Video triggering is implemented using a dedicated Rohm BA7046 sync separator rather than all in s/w. There are several other packages that I haven't managed to identify in the analogue area, and there is a scattering of supply regulators around the board.
And again, it's impressive that they'd go to the trouble to incorporate a special chip, just to be able to provide Video triggering!
In terms of PC software, this is very subjective from user to user. I like the Owon for its lack of pseudo knobs (!) general screen layout and number of useful shortcuts (once you find them) and of course the added functionality.
Not having had an opportunity yet to operate one yet, I can't comment on usability. But in terms of look and feel, and cleanness of the UI layout, I'd say it's head and shoulders beyond the software provided for the 6022BE. As in, "generations apart".

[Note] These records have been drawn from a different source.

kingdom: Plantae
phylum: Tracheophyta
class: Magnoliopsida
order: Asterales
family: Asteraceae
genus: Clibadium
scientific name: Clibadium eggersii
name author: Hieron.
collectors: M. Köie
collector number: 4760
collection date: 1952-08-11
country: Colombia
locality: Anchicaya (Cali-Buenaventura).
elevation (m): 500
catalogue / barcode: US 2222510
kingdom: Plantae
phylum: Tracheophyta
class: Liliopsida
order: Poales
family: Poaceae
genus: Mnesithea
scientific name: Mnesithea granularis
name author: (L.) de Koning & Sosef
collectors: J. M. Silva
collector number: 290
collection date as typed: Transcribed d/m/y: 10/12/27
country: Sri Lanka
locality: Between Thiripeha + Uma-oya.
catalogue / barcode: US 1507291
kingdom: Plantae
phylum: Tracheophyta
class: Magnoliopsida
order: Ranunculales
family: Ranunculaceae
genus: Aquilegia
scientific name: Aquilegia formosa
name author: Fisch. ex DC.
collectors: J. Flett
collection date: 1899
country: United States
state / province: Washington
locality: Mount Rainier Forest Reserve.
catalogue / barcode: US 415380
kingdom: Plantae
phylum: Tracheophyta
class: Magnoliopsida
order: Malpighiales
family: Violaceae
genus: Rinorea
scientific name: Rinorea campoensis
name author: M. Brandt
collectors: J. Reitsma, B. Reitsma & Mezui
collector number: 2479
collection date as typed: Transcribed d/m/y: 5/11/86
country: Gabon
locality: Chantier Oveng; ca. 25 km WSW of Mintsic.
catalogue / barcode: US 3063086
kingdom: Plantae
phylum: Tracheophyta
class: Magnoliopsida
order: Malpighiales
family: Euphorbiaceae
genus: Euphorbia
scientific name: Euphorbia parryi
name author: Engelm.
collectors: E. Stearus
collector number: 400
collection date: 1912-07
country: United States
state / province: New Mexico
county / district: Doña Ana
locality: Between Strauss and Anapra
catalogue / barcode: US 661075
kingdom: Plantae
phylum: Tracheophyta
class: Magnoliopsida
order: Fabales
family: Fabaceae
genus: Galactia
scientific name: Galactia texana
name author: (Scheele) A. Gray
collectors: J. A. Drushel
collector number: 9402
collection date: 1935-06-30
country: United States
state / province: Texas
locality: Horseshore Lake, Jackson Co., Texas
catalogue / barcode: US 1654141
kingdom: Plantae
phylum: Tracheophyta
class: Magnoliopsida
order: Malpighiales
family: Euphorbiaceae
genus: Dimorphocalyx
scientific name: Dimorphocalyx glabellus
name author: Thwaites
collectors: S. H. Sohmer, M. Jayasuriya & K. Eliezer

Considering that the 6022BE generally goes for about $70, and the Owon VDS-1022 for about $50 more, I'd say that the Owon wins hands down. Unless that $50 is so important to you that you're willing to put up with endless aggravation with the 6022BE, in general-purpose scope use. OR you can make good use of the streaming capabilities of the 6022BE (which the Owon can't do at all). Streaming on the Hantek is quite powerful, so if you need to capture a large amount of data (at either a high OR low speed), then the Hantek has that use-case nailed. Just because the scope program that Hantek supplies limits you to 1M samples, doesn't mean that a simple App using their SDK can't capture far, far more than that. Capturing a gig of samples shouldn't be difficult.
Thanks again for your efforts, Gyro, and taking the time to share.